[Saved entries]
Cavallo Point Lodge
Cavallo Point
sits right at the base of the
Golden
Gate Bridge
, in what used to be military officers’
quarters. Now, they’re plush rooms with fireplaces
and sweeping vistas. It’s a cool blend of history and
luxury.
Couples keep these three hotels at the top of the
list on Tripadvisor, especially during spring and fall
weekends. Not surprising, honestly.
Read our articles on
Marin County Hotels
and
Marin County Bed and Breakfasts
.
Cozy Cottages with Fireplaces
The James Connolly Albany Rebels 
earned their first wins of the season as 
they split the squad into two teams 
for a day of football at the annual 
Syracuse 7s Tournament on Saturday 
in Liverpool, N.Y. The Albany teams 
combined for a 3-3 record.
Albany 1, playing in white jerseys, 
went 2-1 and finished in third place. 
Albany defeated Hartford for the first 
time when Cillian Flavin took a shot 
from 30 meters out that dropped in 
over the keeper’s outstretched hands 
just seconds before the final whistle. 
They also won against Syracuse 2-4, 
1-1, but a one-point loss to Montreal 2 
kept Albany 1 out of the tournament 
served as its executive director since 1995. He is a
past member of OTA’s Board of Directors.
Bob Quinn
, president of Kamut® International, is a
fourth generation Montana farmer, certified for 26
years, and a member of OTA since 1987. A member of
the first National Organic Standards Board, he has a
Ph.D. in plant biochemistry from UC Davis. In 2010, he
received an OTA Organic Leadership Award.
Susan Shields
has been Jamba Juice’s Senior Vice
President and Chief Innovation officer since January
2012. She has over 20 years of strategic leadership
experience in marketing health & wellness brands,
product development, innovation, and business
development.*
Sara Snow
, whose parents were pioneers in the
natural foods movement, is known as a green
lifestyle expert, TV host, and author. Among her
...
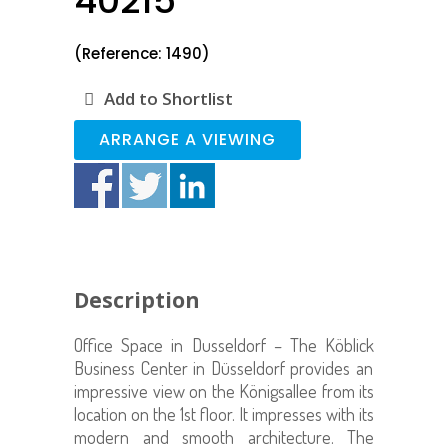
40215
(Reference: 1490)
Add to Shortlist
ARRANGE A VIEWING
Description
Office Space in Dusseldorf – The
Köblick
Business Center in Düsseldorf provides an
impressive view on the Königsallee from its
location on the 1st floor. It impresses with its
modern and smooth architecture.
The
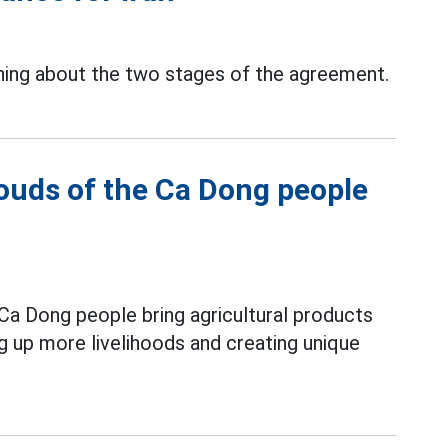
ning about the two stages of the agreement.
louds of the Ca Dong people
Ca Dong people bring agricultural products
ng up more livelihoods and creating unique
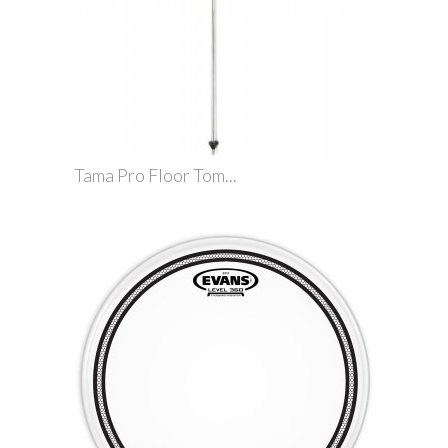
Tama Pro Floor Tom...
---
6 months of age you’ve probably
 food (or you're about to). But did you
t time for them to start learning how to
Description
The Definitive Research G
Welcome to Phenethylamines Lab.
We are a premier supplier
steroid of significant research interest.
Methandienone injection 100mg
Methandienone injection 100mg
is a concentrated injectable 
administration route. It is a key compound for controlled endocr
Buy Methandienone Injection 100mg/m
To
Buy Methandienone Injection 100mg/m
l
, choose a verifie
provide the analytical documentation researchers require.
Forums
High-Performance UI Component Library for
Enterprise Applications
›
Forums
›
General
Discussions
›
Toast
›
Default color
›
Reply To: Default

#### [To-do item]
Return each line of the records above that contains the string "since", matching case exactly.

#### [Written response]
served as its executive director since 1995. He is a
years, and a member of OTA since 1987. A member of
President and Chief Innovation officer since January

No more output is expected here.